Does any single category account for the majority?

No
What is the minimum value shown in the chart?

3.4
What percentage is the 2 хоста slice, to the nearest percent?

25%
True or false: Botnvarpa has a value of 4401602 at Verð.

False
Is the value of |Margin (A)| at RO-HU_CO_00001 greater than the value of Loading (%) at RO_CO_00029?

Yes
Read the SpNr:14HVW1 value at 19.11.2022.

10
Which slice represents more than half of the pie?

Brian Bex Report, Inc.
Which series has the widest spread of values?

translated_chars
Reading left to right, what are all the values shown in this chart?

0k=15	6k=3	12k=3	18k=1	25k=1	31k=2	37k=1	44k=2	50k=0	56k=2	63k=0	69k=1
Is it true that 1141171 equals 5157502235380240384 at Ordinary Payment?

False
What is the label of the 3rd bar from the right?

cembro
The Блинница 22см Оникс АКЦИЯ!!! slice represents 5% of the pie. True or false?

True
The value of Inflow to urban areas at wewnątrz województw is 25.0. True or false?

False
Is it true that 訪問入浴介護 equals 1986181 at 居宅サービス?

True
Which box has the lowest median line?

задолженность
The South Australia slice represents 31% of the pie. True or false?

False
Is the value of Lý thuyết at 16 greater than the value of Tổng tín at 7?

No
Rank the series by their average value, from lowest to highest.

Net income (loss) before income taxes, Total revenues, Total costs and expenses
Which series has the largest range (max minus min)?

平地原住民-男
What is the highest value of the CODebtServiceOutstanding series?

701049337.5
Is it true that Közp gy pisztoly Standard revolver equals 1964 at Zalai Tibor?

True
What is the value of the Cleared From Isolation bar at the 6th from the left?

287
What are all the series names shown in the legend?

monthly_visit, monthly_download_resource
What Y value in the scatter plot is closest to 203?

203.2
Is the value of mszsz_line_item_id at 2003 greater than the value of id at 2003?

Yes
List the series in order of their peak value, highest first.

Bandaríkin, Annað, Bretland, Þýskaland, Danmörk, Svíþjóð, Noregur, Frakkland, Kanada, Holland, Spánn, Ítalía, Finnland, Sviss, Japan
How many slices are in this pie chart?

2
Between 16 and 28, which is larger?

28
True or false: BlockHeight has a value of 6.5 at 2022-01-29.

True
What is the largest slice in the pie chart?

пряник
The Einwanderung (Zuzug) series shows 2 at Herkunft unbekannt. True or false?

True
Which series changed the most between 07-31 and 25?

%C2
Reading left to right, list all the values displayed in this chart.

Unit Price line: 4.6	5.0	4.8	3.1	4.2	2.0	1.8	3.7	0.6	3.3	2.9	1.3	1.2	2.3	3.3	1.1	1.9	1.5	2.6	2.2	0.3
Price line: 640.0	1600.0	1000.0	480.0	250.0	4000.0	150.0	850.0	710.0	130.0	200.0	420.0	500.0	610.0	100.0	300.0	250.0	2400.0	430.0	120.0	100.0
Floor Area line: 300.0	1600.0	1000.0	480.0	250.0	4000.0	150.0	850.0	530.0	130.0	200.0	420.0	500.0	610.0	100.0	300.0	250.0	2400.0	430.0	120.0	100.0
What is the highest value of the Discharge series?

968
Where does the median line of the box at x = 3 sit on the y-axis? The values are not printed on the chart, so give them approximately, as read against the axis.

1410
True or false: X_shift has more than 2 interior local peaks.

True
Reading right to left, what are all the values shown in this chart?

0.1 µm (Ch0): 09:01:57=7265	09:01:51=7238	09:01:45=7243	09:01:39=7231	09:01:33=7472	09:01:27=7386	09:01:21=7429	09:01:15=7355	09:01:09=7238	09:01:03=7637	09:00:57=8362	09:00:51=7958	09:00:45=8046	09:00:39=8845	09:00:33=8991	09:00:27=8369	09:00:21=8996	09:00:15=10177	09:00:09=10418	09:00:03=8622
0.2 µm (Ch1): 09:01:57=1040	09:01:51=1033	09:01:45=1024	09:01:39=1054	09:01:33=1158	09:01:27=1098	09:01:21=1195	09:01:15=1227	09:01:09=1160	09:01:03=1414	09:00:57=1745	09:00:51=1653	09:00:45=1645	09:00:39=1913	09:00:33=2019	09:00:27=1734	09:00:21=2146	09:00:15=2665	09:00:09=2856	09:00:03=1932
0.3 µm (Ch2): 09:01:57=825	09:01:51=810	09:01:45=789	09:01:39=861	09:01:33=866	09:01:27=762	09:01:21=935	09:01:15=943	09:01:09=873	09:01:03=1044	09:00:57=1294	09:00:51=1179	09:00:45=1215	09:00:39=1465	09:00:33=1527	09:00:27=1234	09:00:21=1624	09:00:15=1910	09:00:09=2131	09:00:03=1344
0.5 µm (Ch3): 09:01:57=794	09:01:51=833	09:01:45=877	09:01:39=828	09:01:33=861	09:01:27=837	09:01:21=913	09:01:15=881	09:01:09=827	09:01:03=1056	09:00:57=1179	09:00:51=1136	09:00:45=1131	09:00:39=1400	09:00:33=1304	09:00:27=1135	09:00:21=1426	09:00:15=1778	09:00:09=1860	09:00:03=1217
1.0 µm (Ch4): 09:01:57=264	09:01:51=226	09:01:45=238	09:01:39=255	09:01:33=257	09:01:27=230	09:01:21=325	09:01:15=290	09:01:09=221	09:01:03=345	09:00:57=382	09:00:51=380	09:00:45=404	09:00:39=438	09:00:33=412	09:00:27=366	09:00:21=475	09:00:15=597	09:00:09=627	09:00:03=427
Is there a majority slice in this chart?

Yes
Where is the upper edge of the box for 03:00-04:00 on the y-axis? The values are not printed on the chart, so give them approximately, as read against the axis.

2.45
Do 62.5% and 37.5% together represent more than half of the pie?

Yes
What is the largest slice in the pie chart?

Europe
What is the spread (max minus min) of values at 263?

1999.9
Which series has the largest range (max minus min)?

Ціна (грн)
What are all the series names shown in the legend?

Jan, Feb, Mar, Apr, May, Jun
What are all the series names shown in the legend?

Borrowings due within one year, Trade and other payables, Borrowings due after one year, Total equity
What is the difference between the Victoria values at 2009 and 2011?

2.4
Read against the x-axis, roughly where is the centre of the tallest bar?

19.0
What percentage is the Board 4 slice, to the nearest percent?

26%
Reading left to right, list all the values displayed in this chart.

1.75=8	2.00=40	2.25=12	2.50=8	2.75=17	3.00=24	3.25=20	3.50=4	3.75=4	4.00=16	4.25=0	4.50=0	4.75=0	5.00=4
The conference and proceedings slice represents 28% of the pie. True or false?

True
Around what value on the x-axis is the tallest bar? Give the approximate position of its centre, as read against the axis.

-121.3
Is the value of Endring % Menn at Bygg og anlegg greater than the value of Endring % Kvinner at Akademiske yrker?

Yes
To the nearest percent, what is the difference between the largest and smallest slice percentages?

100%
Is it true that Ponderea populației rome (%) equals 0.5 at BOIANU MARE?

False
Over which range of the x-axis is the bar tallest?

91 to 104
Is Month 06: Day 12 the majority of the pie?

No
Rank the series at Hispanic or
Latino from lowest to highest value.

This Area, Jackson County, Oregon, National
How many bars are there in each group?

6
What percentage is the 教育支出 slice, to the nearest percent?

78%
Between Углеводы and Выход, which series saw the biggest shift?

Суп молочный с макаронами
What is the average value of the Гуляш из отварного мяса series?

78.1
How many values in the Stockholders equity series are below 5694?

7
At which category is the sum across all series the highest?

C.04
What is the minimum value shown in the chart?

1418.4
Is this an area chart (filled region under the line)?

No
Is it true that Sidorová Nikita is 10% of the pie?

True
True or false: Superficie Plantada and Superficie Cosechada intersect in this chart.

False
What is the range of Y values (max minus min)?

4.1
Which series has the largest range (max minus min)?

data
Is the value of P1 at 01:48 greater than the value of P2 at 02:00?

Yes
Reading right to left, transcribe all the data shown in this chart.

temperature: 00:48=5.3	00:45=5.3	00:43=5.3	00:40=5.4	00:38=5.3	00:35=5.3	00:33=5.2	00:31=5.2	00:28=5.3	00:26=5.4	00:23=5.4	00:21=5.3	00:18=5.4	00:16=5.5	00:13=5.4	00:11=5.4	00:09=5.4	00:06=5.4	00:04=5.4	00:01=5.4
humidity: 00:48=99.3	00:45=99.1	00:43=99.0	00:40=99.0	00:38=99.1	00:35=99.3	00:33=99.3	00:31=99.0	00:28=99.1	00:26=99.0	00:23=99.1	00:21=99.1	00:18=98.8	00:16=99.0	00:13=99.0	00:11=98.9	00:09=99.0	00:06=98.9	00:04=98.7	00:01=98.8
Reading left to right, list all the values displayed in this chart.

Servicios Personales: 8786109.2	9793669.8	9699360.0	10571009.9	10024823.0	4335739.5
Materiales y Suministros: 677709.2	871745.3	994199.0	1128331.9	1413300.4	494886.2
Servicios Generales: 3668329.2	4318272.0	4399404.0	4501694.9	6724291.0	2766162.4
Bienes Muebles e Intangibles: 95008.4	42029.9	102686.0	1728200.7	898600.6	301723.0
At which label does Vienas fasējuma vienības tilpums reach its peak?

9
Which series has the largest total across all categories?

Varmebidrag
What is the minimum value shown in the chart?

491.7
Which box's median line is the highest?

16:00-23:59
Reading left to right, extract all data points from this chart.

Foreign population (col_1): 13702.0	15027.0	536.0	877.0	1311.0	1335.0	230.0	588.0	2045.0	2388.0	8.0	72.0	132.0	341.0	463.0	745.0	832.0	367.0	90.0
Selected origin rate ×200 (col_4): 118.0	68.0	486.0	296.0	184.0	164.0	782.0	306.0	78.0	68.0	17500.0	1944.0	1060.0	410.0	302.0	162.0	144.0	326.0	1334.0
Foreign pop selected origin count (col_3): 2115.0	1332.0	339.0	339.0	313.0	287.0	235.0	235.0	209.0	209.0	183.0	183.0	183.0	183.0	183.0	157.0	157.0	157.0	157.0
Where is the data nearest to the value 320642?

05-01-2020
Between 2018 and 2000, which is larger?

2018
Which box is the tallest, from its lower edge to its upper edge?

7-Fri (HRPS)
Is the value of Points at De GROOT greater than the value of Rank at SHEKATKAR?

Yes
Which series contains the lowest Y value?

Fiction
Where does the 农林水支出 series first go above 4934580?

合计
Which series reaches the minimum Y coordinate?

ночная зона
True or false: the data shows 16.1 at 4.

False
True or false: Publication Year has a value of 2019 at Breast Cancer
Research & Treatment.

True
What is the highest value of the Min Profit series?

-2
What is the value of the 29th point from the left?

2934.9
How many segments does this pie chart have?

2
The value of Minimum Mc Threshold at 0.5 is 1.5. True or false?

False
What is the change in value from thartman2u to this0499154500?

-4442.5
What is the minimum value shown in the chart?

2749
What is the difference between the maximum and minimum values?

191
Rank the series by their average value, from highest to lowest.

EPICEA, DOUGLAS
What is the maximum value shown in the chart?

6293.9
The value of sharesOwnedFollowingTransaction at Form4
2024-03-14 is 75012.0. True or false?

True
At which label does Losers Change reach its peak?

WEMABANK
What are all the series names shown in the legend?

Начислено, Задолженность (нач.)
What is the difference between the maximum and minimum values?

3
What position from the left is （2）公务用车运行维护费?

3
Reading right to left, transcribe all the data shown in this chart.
************
**TASK INSTRUCTIONS**:
Copy everything from the start of the data down through the line containing "Is it true that 訪問入浴介護", swapping every "slice" for "wedge" and leaving all else unchanged.

**EXERCISE SOLUTION**:
Does any single category account for the majority?

No
What is the minimum value shown in the chart?

3.4
What percentage is the 2 хоста wedge, to the nearest percent?

25%
True or false: Botnvarpa has a value of 4401602 at Verð.

False
Is the value of |Margin (A)| at RO-HU_CO_00001 greater than the value of Loading (%) at RO_CO_00029?

Yes
Read the SpNr:14HVW1 value at 19.11.2022.

10
Which wedge represents more than half of the pie?

Brian Bex Report, Inc.
Which series has the widest spread of values?

translated_chars
Reading left to right, what are all the values shown in this chart?

0k=15	6k=3	12k=3	18k=1	25k=1	31k=2	37k=1	44k=2	50k=0	56k=2	63k=0	69k=1
Is it true that 1141171 equals 5157502235380240384 at Ordinary Payment?

False
What is the label of the 3rd bar from the right?

cembro
The Блинница 22см Оникс АКЦИЯ!!! wedge represents 5% of the pie. True or false?

True
The value of Inflow to urban areas at wewnątrz województw is 25.0. True or false?

False
Is it true that 訪問入浴介護 equals 1986181 at 居宅サービス?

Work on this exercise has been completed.